/---
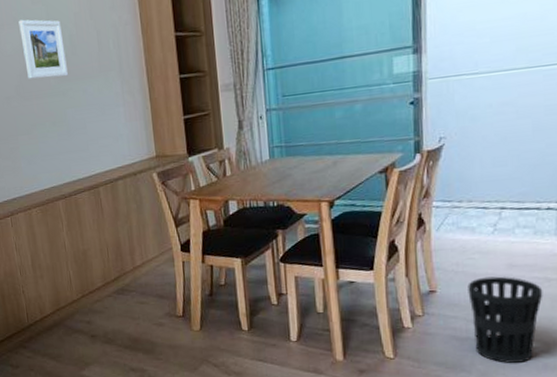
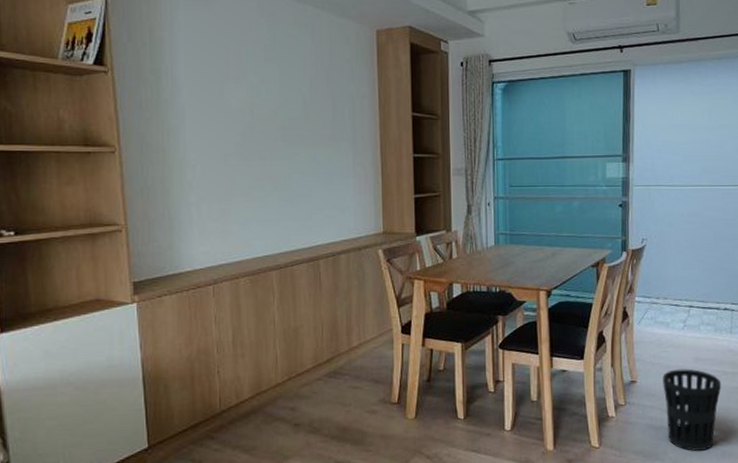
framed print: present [18,19,68,79] -> none [248,75,297,140]

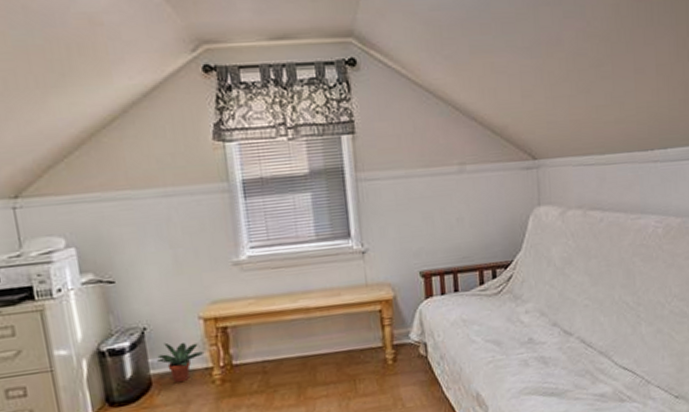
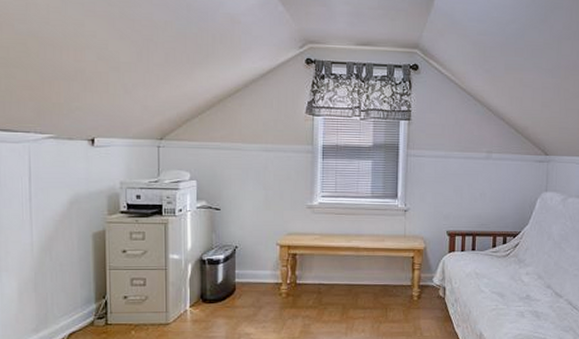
potted plant: present [157,342,205,383] -> none [242,259,277,292]

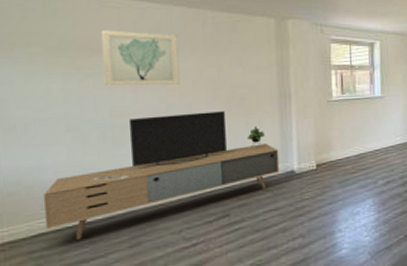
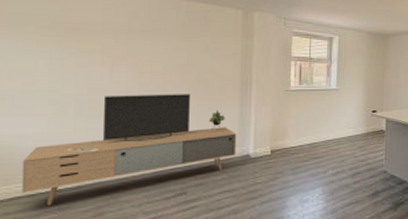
wall art: present [100,30,180,87] -> none [85,13,154,67]

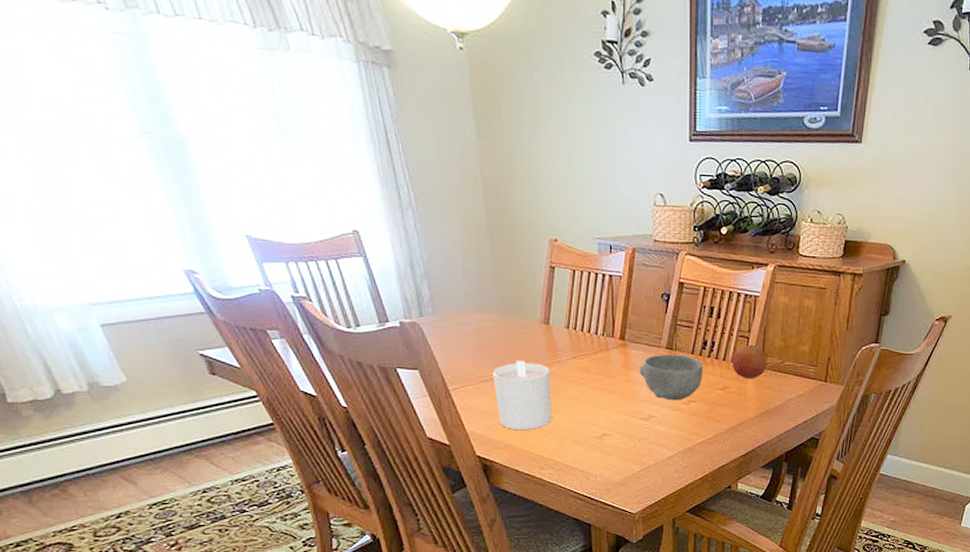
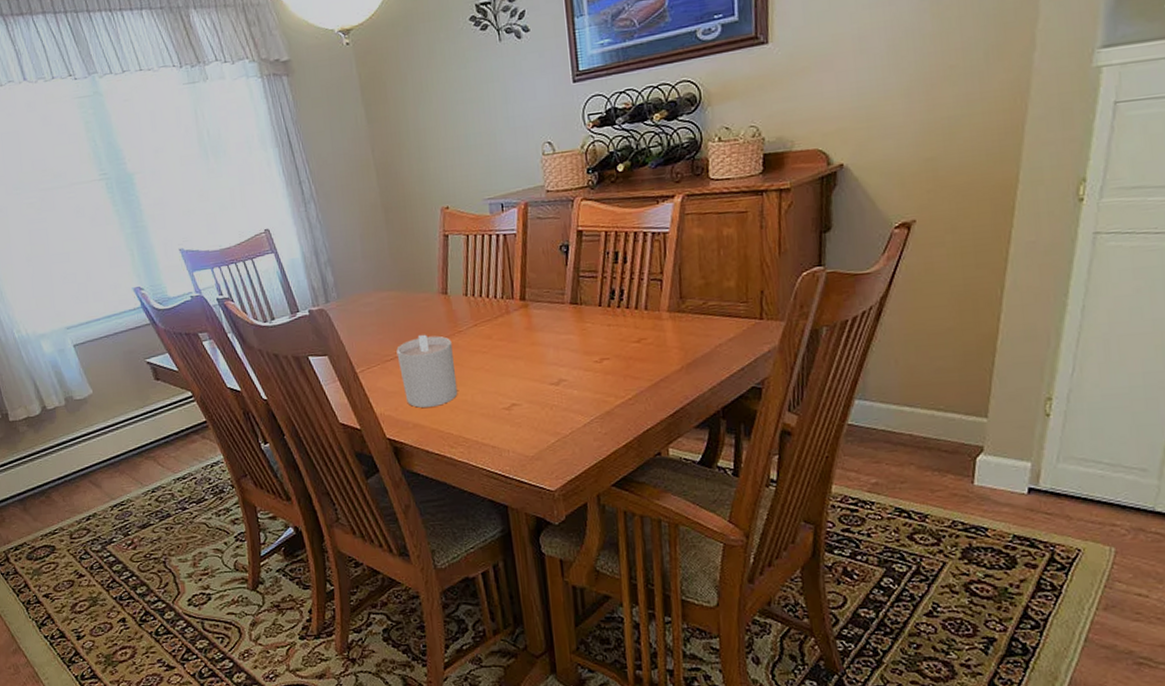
bowl: present [640,354,703,401] -> none [544,308,614,360]
fruit: present [732,344,767,378] -> none [645,286,687,326]

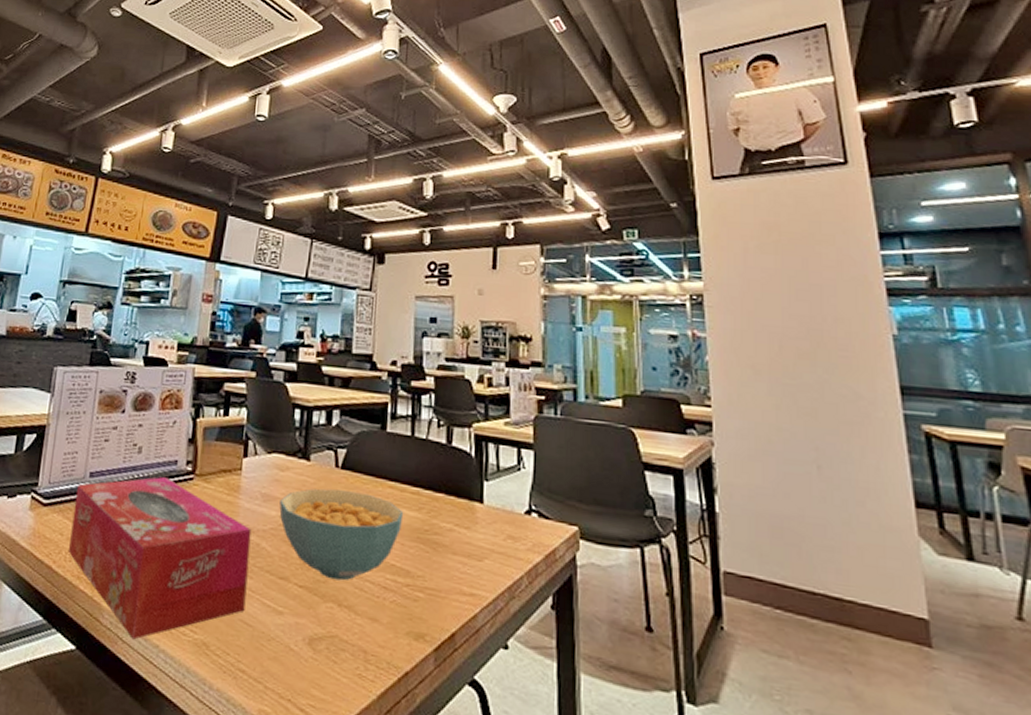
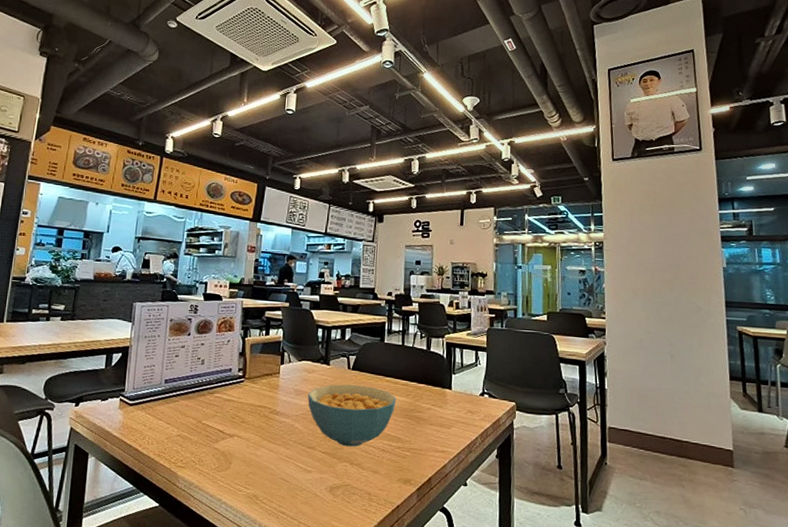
tissue box: present [69,477,252,640] -> none [151,381,288,497]

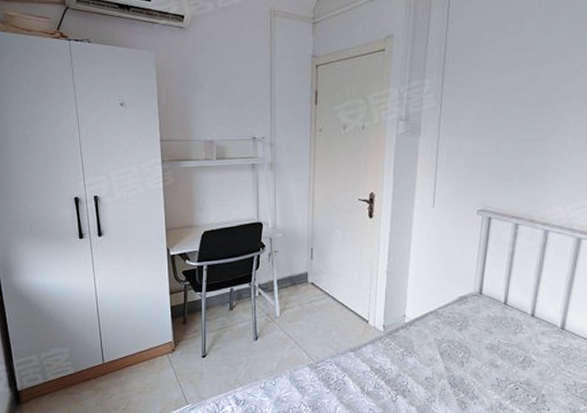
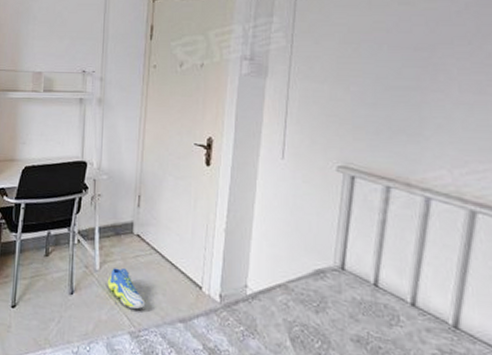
sneaker: none [287,312,321,346] -> present [107,267,146,310]

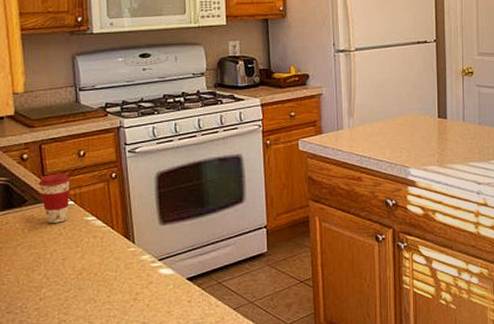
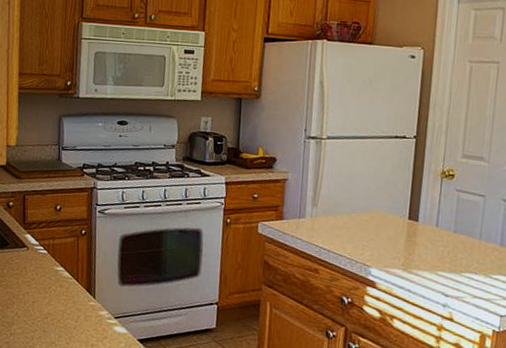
coffee cup: present [38,173,71,223] -> none [19,222,47,268]

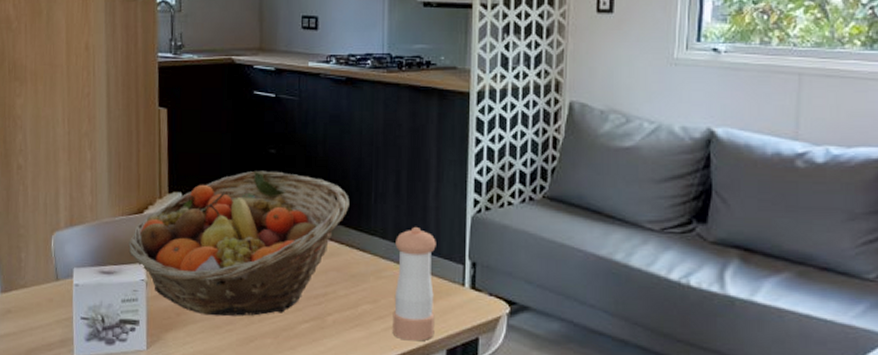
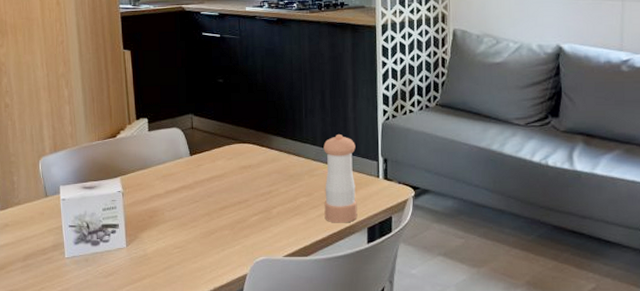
fruit basket: present [128,170,350,317] -> none [105,97,285,216]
\---
▸ **What you should do**
Once the line with "tissue box: present" is found, output it and every line after it through the end of the listing, exactly, without pictures.

▸ **Response to this exercise**
tissue box: present [69,477,252,640] -> none [151,381,288,497]

sneaker: none [287,312,321,346] -> present [107,267,146,310]

coffee cup: present [38,173,71,223] -> none [19,222,47,268]

fruit basket: present [128,170,350,317] -> none [105,97,285,216]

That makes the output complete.